One solution would be for journalism nonprofits that oppose government support to refund the value of donors’ tax deductions to the U.S. Treasury. The Franklin Center recently named an advisory council that includes well-known journalists such as Tucker Carlson, and maybe that body could take up the idea at their next meeting. But I’m not holding my breath for that to happen.

Here’s another scenario: What if Grassley slipped in a legislative rider ending the charitable tax deduction for organizations involved in journalism? I bet the nonprofits mentioned above would howl like holy heck.

Perhaps the best thing would be for these organizations to acknowledge the reality of their dependence on government support and focus instead on journalism. They have a lot to contribute from their point of view, and that should be reason enough for readers to support them. Until then, a little more transparency might be in order. If journalism nonprofits want to denounce government support while promoting tax deductions for donors, they should add an asterisk and a disclaimer to their solicitations for support. It’s the transparent thing to do.

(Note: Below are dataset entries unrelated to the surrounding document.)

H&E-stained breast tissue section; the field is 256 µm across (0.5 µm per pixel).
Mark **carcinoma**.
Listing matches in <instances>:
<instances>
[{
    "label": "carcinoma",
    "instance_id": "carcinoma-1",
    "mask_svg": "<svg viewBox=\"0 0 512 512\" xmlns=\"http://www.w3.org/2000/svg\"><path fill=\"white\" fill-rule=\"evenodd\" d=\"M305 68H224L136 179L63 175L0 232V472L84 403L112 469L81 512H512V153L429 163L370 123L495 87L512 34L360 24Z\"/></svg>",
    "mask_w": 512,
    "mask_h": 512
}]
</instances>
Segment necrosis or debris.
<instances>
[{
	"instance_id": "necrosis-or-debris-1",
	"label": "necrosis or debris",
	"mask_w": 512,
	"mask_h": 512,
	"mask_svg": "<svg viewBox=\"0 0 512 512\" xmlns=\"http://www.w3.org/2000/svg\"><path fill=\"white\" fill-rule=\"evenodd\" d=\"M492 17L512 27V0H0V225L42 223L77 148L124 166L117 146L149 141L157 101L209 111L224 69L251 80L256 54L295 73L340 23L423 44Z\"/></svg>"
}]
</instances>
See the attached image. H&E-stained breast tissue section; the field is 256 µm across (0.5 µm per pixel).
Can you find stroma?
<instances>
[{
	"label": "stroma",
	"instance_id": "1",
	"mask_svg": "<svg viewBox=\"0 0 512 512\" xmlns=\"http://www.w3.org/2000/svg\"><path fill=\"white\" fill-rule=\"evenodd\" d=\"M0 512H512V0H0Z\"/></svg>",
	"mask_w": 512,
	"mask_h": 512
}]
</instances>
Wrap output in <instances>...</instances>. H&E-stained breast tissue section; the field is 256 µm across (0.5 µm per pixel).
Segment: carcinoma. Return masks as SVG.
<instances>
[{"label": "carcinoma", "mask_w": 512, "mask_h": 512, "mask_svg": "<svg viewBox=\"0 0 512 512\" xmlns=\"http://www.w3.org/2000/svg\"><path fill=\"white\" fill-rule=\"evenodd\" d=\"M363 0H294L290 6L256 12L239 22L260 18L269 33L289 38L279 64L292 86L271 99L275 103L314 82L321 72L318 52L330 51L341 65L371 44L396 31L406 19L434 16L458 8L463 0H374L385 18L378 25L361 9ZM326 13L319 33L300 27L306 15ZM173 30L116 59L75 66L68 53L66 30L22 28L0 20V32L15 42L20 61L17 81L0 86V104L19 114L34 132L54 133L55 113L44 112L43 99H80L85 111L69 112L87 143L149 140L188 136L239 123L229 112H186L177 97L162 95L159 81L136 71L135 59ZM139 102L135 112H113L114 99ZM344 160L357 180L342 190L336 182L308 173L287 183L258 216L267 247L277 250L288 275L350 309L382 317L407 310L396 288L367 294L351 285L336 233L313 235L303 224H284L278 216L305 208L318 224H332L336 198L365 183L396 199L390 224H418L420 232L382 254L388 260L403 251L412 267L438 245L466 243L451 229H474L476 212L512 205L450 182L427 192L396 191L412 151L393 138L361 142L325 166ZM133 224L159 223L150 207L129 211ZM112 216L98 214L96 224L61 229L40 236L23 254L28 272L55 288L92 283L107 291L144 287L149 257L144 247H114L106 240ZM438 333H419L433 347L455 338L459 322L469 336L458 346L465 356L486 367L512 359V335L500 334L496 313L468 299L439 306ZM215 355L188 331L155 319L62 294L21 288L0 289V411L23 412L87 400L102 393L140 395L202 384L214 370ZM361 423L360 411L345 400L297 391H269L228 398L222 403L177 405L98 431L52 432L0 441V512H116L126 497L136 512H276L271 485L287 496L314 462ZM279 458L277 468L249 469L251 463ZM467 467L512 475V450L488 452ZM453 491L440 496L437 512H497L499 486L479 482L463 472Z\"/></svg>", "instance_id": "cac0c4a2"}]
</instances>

I asked representatives of several journalism nonprofits whether they thought tax deductions constituted government support. Here is the full response I got from Jason Stverak of the Franklin Center.

Our generous contributors are not funding government support of journalism when they donate to the Franklin Center. In fact, the Franklin Center strongly believes that government intervention in media will create greater problems than the struggling newspaper business is currently enduring. If government intervenes in the news industry, journalists will no longer be able to report credibly on stories that matter to the people, but ultimately only on what matters to officials. Journalists may ignore scandal and corruption for fear of losing government funds. They could become political flacks and write to appease government instead of investigating it.

Drawing the conclusion that every donation to a non-profit 501 c3 is supporting the government in some way is incorrect. Tax deductions for gifts to houses of worship are not funding government support of religion and tax deductable donations to health care associations are not supporting government healthcare.